The Talent Equity List: Tackling Gender Imbalance in Tech

  • The Talent Equity List (TEL) was launched with a bang in Belfast this September, as part of a special event hosted by Search 5.0, entitled ‘Defining Equity: Tackling Gender Imbalance in Tech’.

    The TEL joins up female and non-binary tech candidates with firms who are passionate about promoting greater inclusion through new hires. The event is intended as a springboard to showcase the TEL as a major new DEI initiative to shake up the tech sector.

    Discussing the subject of tackling gender imbalance in tech at the event were Laura Lavery from PA Consulting as host, with fellow speakers Suzi Stewart, Global Talent Acquisition Manager of Digital Services Kainos, Ross Hompstead, ASOS Site Lead and Janine Crosbie, Belfast Site Lead of Mintel.

    Decoding Gender Bias

    There was no better way for the panel to address tackling the gender imbalance in tech than by highlighting techniques to identify and avoid gender bias during hiring. One of the game-changing tools cited by the panel was gender decoders, tools which employers can use to detect subtle linguistic gender coding in job adverts.

    By decoding gender-biased wording in ads, businesses are now better placed to remove any content in job ads which might discourage candidates to apply for a role depending on their gender.

    Ross Hompstead relayed the effectiveness of gender decoding tools, claiming use of it on ads for specific roles, especially in senior leadership, led to a marked increase in female applicants. Ross added, “We’re now 80% female on that [senior leadership] team…we had far more female applicants, we now have a fantastic team…of senior female role models.”

    RELATED: 2024 Women in Business Awards launch with new ‘Best Apprentice’ category

    Defining Roles in the Workplace

    The role of women in the workplace was one of many topics to be raised, allowing Janine Crosbie to recount her own experiences of toxic workplace culture.
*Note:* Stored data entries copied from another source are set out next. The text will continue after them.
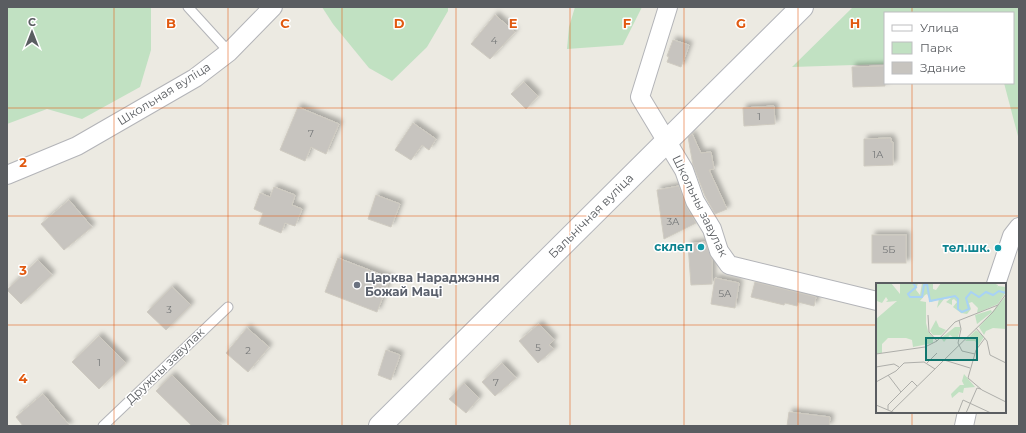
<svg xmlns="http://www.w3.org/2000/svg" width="1026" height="433" viewBox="0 0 1026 433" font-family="Montserrat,sans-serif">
<defs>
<filter id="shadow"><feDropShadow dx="3.5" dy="-3.5" stdDeviation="2" flood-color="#0004"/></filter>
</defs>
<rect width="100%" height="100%" fill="#eceae2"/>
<g fill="#c1e1c2">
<path d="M7 7H151V50L140 87 82 119 47 109 7 124Z"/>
<path d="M322 7H448V11L427 47 392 81 369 68 333 24Z"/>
<path d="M575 7H642L623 45 567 49 569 27Z"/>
<path d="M853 7H1019V140L1004 83H1013V13H885V64L792 67Z"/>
</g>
<g fill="#c7c4bf" stroke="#cfcbc1" filter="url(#shadow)">
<path d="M495 15 515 32 490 59 471 44Z"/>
<path d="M673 40 689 45 681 67 667 62 669 57 667 56Z"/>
<path d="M885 66V86L853 87 852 67Z"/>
<path d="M524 82 538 96 526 109 511 94Z"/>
<path d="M774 106 775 124 744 126 743 108Z"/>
<path d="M298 107 339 124 326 154 311 147 305 161 280 150Z"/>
<path d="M413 123 436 139 429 150 422 145 411 160 395 150Z"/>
<path d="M692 134 701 153 711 152 714 169 709 170 727 209 715 214 705 196 693 165 688 137Z"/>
<path d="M891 138V142H893V165L864 166V139Z"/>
<path d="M679 186 686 206 696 223 664 239 657 190Z"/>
<path d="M274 187 295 195 292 205 302 209 295 226 285 223 281 233 259 224 263 213 254 209 260 193 270 197Z"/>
<path d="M376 195 400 204 391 227 368 219Z"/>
<path d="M69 200 92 227 64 250 41 224Z"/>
<rect x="872" y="235" width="34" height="28"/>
<path d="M705 242 712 259V284L691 285 688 244Z"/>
<path d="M338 258 390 278 377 312 325 292Z"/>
<path d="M38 260 52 275 21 304 7 290Z"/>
<path d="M715 278 739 283 735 308 711 304Z"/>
<path d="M755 282 816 297 814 306 798 302 797 306 785 303 784 305 751 297Z"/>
<path d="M172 287 191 305 166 330 147 312Z"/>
<path d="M539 324 554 340 549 345 554 349 538 363 519 341Z"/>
<path d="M247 328 269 347 248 372 226 353Z"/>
<path d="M99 336 126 363 99 389 72 362Z"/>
<path d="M386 350 400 355 391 380 378 375Z"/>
<path d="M502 363 516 378 495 396 482 382Z"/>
<path d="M172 375 223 426H192L156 391Z"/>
<path d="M464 383 479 398 466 413 449 399Z"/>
<path d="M43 394 70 426H23L16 417Z"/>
<path d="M789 412 830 417 829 426H787Z"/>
</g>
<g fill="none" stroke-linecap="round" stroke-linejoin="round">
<defs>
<g id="lane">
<path d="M188 7 229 52"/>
<path d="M103 426 228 307"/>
</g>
<g id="street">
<path d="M668 7 640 97 684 170 695 201 712 229 719 251 729 265 877 301"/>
<path d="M7 175 77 146 195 78 229 52 273 7"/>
<path d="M996 284 1012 236 1019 227"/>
<path d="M964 426 967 412"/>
</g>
<path id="secondary" d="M380 426 802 7"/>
</defs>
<use href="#lane" stroke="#b3b4b8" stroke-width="11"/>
<use href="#street" stroke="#b3b4b8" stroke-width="20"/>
<use href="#secondary" stroke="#b4b6bb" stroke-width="24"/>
<use href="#lane" stroke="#fff" stroke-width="9"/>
<use href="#street" stroke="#fff" stroke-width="18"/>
<use href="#secondary" stroke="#fff" stroke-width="22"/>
</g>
<path fill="none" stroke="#e15910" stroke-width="1" stroke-opacity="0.55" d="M114 7V426M228 7V426M342 7V426M456 7V426M570 7V426M684 7V426M798 7V426M912 7V13M912 83V284M7 108H1019M7 216H1019M7 325H877M1005 325H1019M912 412V426"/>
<g fill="#0f9aa8" stroke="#fff" stroke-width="1.5">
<circle cx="701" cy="247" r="4"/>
<circle cx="998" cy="248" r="4"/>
</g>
<circle fill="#6b7280" stroke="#fff" stroke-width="1.5" cx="357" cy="285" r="4"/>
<g text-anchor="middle" stroke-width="3" stroke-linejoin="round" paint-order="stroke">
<g font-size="10" fill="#757778">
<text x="494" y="44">4</text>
<text x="759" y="120">1</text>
<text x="311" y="137">7</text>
<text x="878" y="158">1А</text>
<text x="673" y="225">3А</text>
<text x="889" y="253">5Б</text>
<text x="725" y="297">5А</text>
<text x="169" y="313">3</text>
<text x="538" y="351">5</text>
<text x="248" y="354">2</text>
<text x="99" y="366">1</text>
<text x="496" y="386">7</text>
</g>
<g font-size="12" fill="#5a5d61" stroke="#fff">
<text transform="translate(164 94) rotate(-32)" y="4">Школьная вуліца</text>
<text transform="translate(700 206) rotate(64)" y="4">Школьны завулак</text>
<text transform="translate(591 216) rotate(-45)" y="4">Бальнічная вуліца</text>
<text transform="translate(165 366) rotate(-44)" y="4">Дружны завулак</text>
</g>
<g font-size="12" font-weight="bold" fill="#0d838f" stroke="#fff" text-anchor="end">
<text x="693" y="251">склеп</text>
<text x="990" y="252">тел.шк.</text>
</g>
<g font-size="12" font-weight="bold" fill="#5b616d" stroke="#fff" text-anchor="start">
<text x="365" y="282">Царква Нараджэння<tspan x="365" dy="14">Божай Маці</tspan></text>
</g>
</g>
<g transform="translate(876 283)">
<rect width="130" height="130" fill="#eceae2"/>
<path d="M0 0H15L24 11V0H42L40 7 44 12 46 0H57V6L60 7 65 0H117L122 2 121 5 122 3 130 4V9L122 21 101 30 102 25 96 19 93 20 95 26 91 31 85 30 77 24 81 19 78 16 76 17V22L70 19 75 15 68 16 61 25 63 16 55 19 51 11 49 12 44 18 50 19V40L52 48 57 55V60L37 64 36 57 30 55H12L6 61V70L0 71V36L21 18 10 19 12 17 10 14 6 20 1 18ZM130 13V46L117 45 110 48 108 52 103 44ZM115 27 116 29 101 41 99 32ZM60 37 63 44 70 47 65 52H57L54 48ZM79 44H85L81 57 74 52 68 59 65 55ZM100 47 108 54 102 63 99 58H89ZM88 91 99 104 88 105 87 110 83 109 76 115 75 111 84 102H88L86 98Z" fill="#c1e1c2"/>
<path fill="none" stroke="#a8d2f5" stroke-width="2" d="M37 0 40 4 32 11 34 14H46L48 2 51 1 54 18 79 13 82 16V26L86 29 93 26 90 15 95 9 103 14 110 9 117 12 123 8 130 10"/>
<path fill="none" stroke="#aeaeaa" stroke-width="1" d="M52 32 53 49 61 58M83 37 85 46 82 60 86 68 99 71M100 45 111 58 114 72 130 80M109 55 100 67 92 95 106 107 130 119M0 71 49 64 61 58 79 39 122 22M68 77 94 85M51 80 61 70M0 84 18 81 23 84M12 92 25 109M0 99 20 88 28 80 48 79 59 86M0 122 19 130M12 127V122L36 98 41 103M14 130 117 29 130 11M82 130 87 117 115 130M90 130 101 105 105 106"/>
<path fill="#0f766e" fill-opacity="0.15" stroke="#0f766e" stroke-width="2" d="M50 55H101V77H50Z"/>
<rect width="130" height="130" fill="none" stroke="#5a5d61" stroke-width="2"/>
</g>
<g font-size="13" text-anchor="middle" font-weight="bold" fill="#e15910" stroke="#fff" stroke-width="3" stroke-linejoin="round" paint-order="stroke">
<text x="171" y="28">B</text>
<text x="285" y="28">C</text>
<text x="399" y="28">D</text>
<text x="513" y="28">E</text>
<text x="627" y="28">F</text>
<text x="741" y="28">G</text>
<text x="855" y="28">H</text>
<text x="23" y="167">2</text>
<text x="23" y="275">3</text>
<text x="23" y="383">4</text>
</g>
<rect width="1026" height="433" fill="none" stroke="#5a5d61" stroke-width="16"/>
<rect x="884" y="12" width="130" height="72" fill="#ffffff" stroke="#bdbec0"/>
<rect x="892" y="25" width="20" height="6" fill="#ffffff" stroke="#bdbec0"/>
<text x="920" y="32" font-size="12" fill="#5a5d61">Улица</text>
<rect x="892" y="42" width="20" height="12" fill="#c1e1c2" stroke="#bdbec0"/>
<text x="920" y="52" font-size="12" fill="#5a5d61">Парк</text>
<rect x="892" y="62" width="20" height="12" fill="#c7c4bf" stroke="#bdbec0"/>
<text x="920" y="72" font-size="12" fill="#5a5d61">Здание</text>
<g transform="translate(32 32)" stroke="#ffffff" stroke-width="3" paint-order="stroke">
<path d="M0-3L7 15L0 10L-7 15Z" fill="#5a5d61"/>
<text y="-6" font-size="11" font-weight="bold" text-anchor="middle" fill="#5a5d61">С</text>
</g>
</svg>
She said, “I worked for a US corporate, heavily male-dominated…it always did feel like…‘Oh you’re female, you go in there, head down to that conference because you’re a female’…If you asked anybody who worked with me back then, they would say that I had to work 10 times harder to get my directorship.”

    Suzi Stewart spoke to the issues she faced in previous lines of work, saying “I felt I had to speak louder to be heard because I was pregnant. Things like that would come up…I thought, this is not right…it’s about having that voice.”
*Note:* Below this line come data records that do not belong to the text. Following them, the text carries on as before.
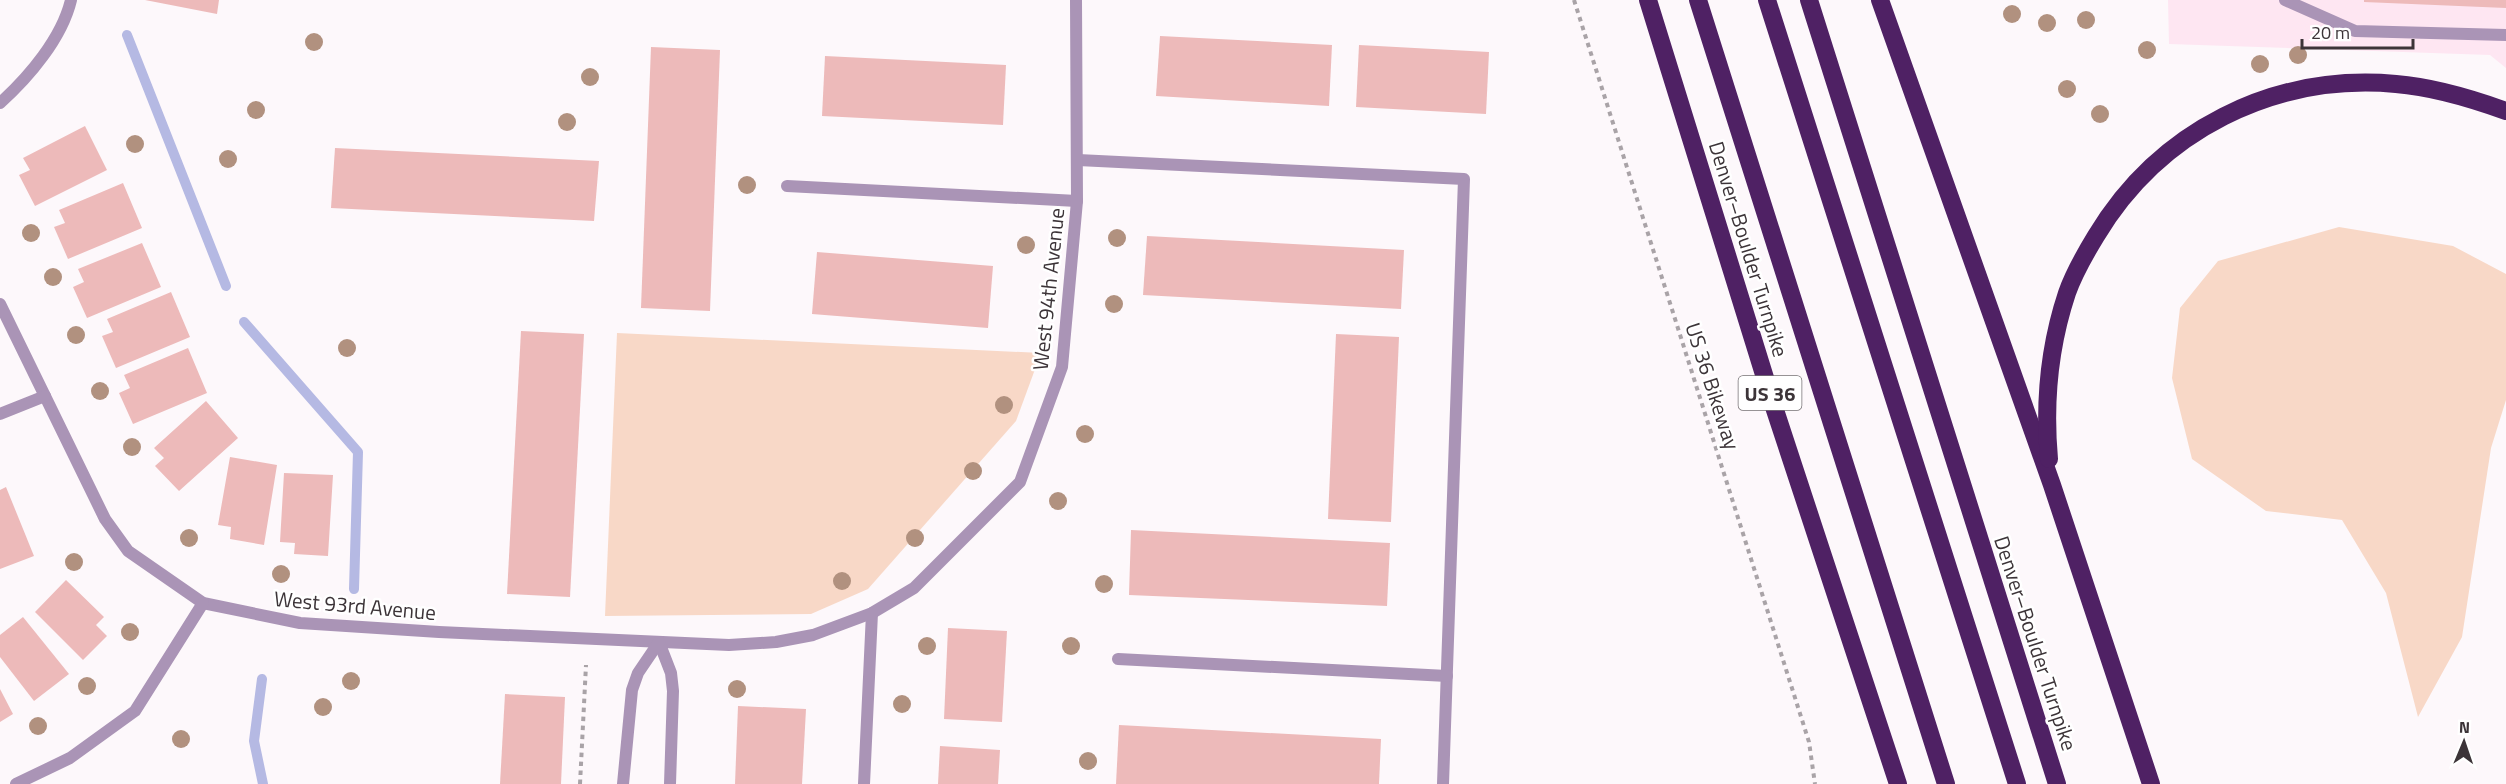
<svg xmlns="http://www.w3.org/2000/svg" width="2506" height="784" viewBox="0 0 2506 784" font-family="'Titillium Web',sans-serif">
	<style>
		.built { fill: #fee6f2 }
		.green { fill: #f8d8c7 }
		.lines { fill: none; stroke-linecap: round; stroke-linejoin: round }
		.stream { stroke: #b5b9e3; stroke-width: 10 }
		.building { fill: #edbaba }
		.path { stroke: #a9a3a7; stroke-width: 4; stroke-dasharray: 4.5 4.5; stroke-linecap: butt }
		.service { stroke: #aa94b6; stroke-width: 12 }
		.minor { stroke: #aa94b6; stroke-width: 12 }
		.motorway { stroke: #4f2164; stroke-width: 18 }
		.tree { fill: #b1917f }
		.labels { text-anchor: middle; dominant-baseline: central; stroke-width: 5; stroke-linejoin: round; paint-order: stroke }
		.shield { fill: #fff; stroke: #767174; stroke-width: 1.5 }
		.shield-label { font-size: 20px; font-weight: bold; fill: #3c3438 }
		.street-label { font-size: 21px; fill: #3c3438; stroke: #fff }
	</style>
	<rect width="100%" height="100%" fill="#fdf8fb"/>
	<polygon class="built" points="2168,0 2506,0 2506,68 2490,55 2169,44"/>
	<g class="green">
		<polygon points="2339,227 2453,246 2506,274 2506,400 2491,448 2462,637 2418,717 2386,593 2342,520 2266,511 2192,459 2172,378 2180,308 2218,261"/>
		<polygon points="617,333 1041,353 1016,421 868,589 811,614 605,616"/>
	</g>
	<g class="lines">
		<g class="stream">
			<polyline points="127,35 226,286"/>
			<polyline points="244,322 358,452 354,589"/>
			<polyline points="262,679 254,741 263,784"/>
		</g>
	</g>
	<g class="building">
		<polygon points="145,0 219,0 217,14"/>
		<polygon points="2364,0 2506,0 2506,8 2364,2"/>
		<polygon points="1160,36 1332,45 1329,106 1156,96"/>
		<polygon points="1359,45 1489,52 1486,114 1356,107"/>
		<polygon points="651,47 720,50 710,311 641,308"/>
		<polygon points="825,56 1006,65 1003,125 822,116"/>
		<polygon points="85,126 107,170 35,206 19,175 30,170 23,158"/>
		<polygon points="335,148 599,161 594,221 331,208"/>
		<polygon points="123,183 142,228 68,259 54,227 65,223 59,210"/>
		<polygon points="1147,236 1404,250 1401,309 1143,295"/>
		<polygon points="142,243 161,287 87,318 73,287 84,282 78,269"/>
		<polygon points="817,252 993,266 988,328 812,314"/>
		<polygon points="171,292 190,337 116,368 102,336 113,332 107,319"/>
		<polygon points="521,331 584,334 570,597 507,594"/>
		<polygon points="1336,334 1399,337 1391,522 1328,519"/>
		<polygon points="188,348 207,393 133,424 119,393 130,388 124,375"/>
		<polygon points="206,401 238,438 179,491 155,466 164,458 154,448"/>
		<polygon points="230,457 277,465 264,545 230,539 231,527 218,525"/>
		<polygon points="284,473 333,475 328,556 294,554 295,543 280,542"/>
		<polygon points="6,487 34,556 0,569 0,490"/>
		<polygon points="1131,530 1390,543 1387,606 1129,595"/>
		<polygon points="66,580 104,617 96,625 107,636 83,660 35,612"/>
		<polygon points="23,617 69,674 34,701 0,657 0,635"/>
		<polygon points="948,628 1007,631 1002,722 944,719"/>
		<polygon points="0,689 13,714 0,722"/>
		<polygon points="505,694 565,697 561,784 500,784"/>
		<polygon points="738,706 806,709 802,784 735,784"/>
		<polygon points="1119,725 1381,739 1379,784 1116,784"/>
		<polygon points="940,746 1000,750 998,784 938,784"/>
	</g>
	<g class="lines">
		<g class="path">
			<polyline points="1574,0 1809,742 1815,784"/>
			<polyline points="580,784 586,665"/>
		</g>
		<g class="service">
			<polyline points="2285,0 2355,31 2506,35"/>
			<polyline points="1078,160 1464,179 1443,784"/>
			<polyline points="787,186 1077,201"/>
			<polyline points="1118,659 1447,676"/>
			<polyline points="864,784 872,613"/>
		</g>
		<g class="minor">
			<path d="M0 103C29 77 62 38 71 0"/>
			<polyline points="0,304 105,519 128,551 203,603 300,623 439,632 729,645 776,642 813,635 872,613 914,588 1020,482 1062,367 1077,201 1076,0"/>
			<polyline points="0,414 45,396"/>
			<polyline points="659,642 671,673 673,691 670,784"/>
			<polyline points="16,784 70,758 135,711 203,603"/>
			<polyline points="623,784 632,690 638,673 659,642"/>
		</g>
		<g class="motorway">
			<polyline points="1648,0 1775,410 1898,784"/>
			<polyline points="1698,0 1946,784"/>
			<polyline points="1767,0 2017,784"/>
			<polyline points="1809,0 2057,784"/>
			<polyline points="1880,0 2052,485 2151,784"/>
			<path d="M2049 459C2044 403 2049 347 2067 293 2074 273 2085 254 2096 236 2159 131 2273 73 2396 84 2434 87 2470 98 2506 111"/>
		</g>
	</g>
	<g class="tree">
		<circle cx="2012" cy="14" r="9"/>
		<circle cx="2086" cy="20" r="9"/>
		<circle cx="2047" cy="23" r="9"/>
		<circle cx="314" cy="42" r="9"/>
		<circle cx="2147" cy="50" r="9"/>
		<circle cx="2298" cy="55" r="9"/>
		<circle cx="2260" cy="64" r="9"/>
		<circle cx="590" cy="77" r="9"/>
		<circle cx="2067" cy="89" r="9"/>
		<circle cx="256" cy="110" r="9"/>
		<circle cx="2100" cy="114" r="9"/>
		<circle cx="567" cy="122" r="9"/>
		<circle cx="135" cy="144" r="9"/>
		<circle cx="228" cy="159" r="9"/>
		<circle cx="747" cy="185" r="9"/>
		<circle cx="31" cy="233" r="9"/>
		<circle cx="1117" cy="238" r="9"/>
		<circle cx="1026" cy="245" r="9"/>
		<circle cx="53" cy="277" r="9"/>
		<circle cx="1114" cy="304" r="9"/>
		<circle cx="76" cy="335" r="9"/>
		<circle cx="347" cy="348" r="9"/>
		<circle cx="100" cy="391" r="9"/>
		<circle cx="1004" cy="405" r="9"/>
		<circle cx="1085" cy="434" r="9"/>
		<circle cx="132" cy="447" r="9"/>
		<circle cx="973" cy="471" r="9"/>
		<circle cx="1058" cy="501" r="9"/>
		<circle cx="189" cy="538" r="9"/>
		<circle cx="915" cy="538" r="9"/>
		<circle cx="74" cy="562" r="9"/>
		<circle cx="281" cy="574" r="9"/>
		<circle cx="842" cy="581" r="9"/>
		<circle cx="1104" cy="584" r="9"/>
		<circle cx="130" cy="632" r="9"/>
		<circle cx="927" cy="646" r="9"/>
		<circle cx="1071" cy="646" r="9"/>
		<circle cx="351" cy="681" r="9"/>
		<circle cx="87" cy="686" r="9"/>
		<circle cx="737" cy="689" r="9"/>
		<circle cx="902" cy="704" r="9"/>
		<circle cx="323" cy="707" r="9"/>
		<circle cx="38" cy="726" r="9"/>
		<circle cx="181" cy="739" r="9"/>
		<circle cx="1088" cy="761" r="9"/>
	</g>
	<g class="labels">
		<rect class="shield" x="1738.5" y="376" width="63" height="34" rx="4.5"/>
		<g class="shield-label">
			<text x="1770" y="393">US 36</text>
		</g>
		<g class="street-label">
			<text transform="translate(1749 249) rotate(73)">Denver–Boulder Turnpike</text>
			<text transform="translate(1048 289) rotate(-84)">West 94th Avenue</text>
			<text transform="translate(1713 386) rotate(72)">US 36 Bikeway</text>
			<text transform="translate(355 605) rotate(5)">West 93rd Avenue</text>
			<text transform="translate(2036 643) rotate(72)">Denver–Boulder Turnpike</text>
		</g>
	</g>
	<g transform="translate(2464 742) rotate(2)" stroke="#ffffff" stroke-width="4.5" paint-order="stroke">
	<path d="M0-4.5L10 22L0 15L-10 22Z" fill="#3c3438"/>
	<text y="-9" font-size="16" font-weight="bold" text-anchor="middle" fill="#3c3438">N</text>
	</g>
	<path d="M2302 39v9h111v-9" fill="none" stroke="#3c3438" stroke-width="3"/>
	<text x="2311" y="39" font-size="18" fill="#3c3438" stroke="#ffffff" stroke-width="4.5" paint-order="stroke">20 m</text>
</svg>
    One of the ways Suzi ultimately found her voice professionally was through having a female mentor at her current employer, someone who is also the company’s CTO. Having confidence as individuals, in her view, is an important quality for women to possess, to continue to have a voice.

    RELATED: Warning sounded against cyber-enabled crime at NI Fraud Conference ahead of Black Friday and Christmas shopping period

    The Importance of STEM

    The barriers to entry for women in tech were raised as a topic, with the lack of a STEM background mentioned as one such barrier, keeping women out of tech and positions of leadership in tech altogether.

    According to STEM Women, just 31% of people studying core STEM subjects in higher education in 2022-23 were women or non-binary people. To improve women’s participation in STEM and boost representation within tech by extension, a drive to promote the subjects in schools was highlighted as crucial. During the discussion, however, it was acknowledged that such promotional drives for studying STEM subjects could take as many as 10-15 years before bearing fruit and improving representation in the workplace.

    Suzi touched on the subject, suggesting cause for optimism and that times were changing, especially within her own family: “When I was at school, it was either law or accountancy. Tech was never really talked about back then. My daughter’s eight…very into tech, absolutely loves it and I love to see that.”

    Challenges remain for women in the workplace, and more work must be done to ensure greater representation within the tech sector. However, the groundwork to give women voices and the drive to pursue an interest in technology is already being laid. The Talent Equity List goes one step further, as an initiative that gives employers profiles of female and non-binary candidates on a regular basis – it does so, but only with employers whom we are assured will see that candidates are given fair terms of pay, promotion and career progression, allowing the List to truly represent equal opportunities.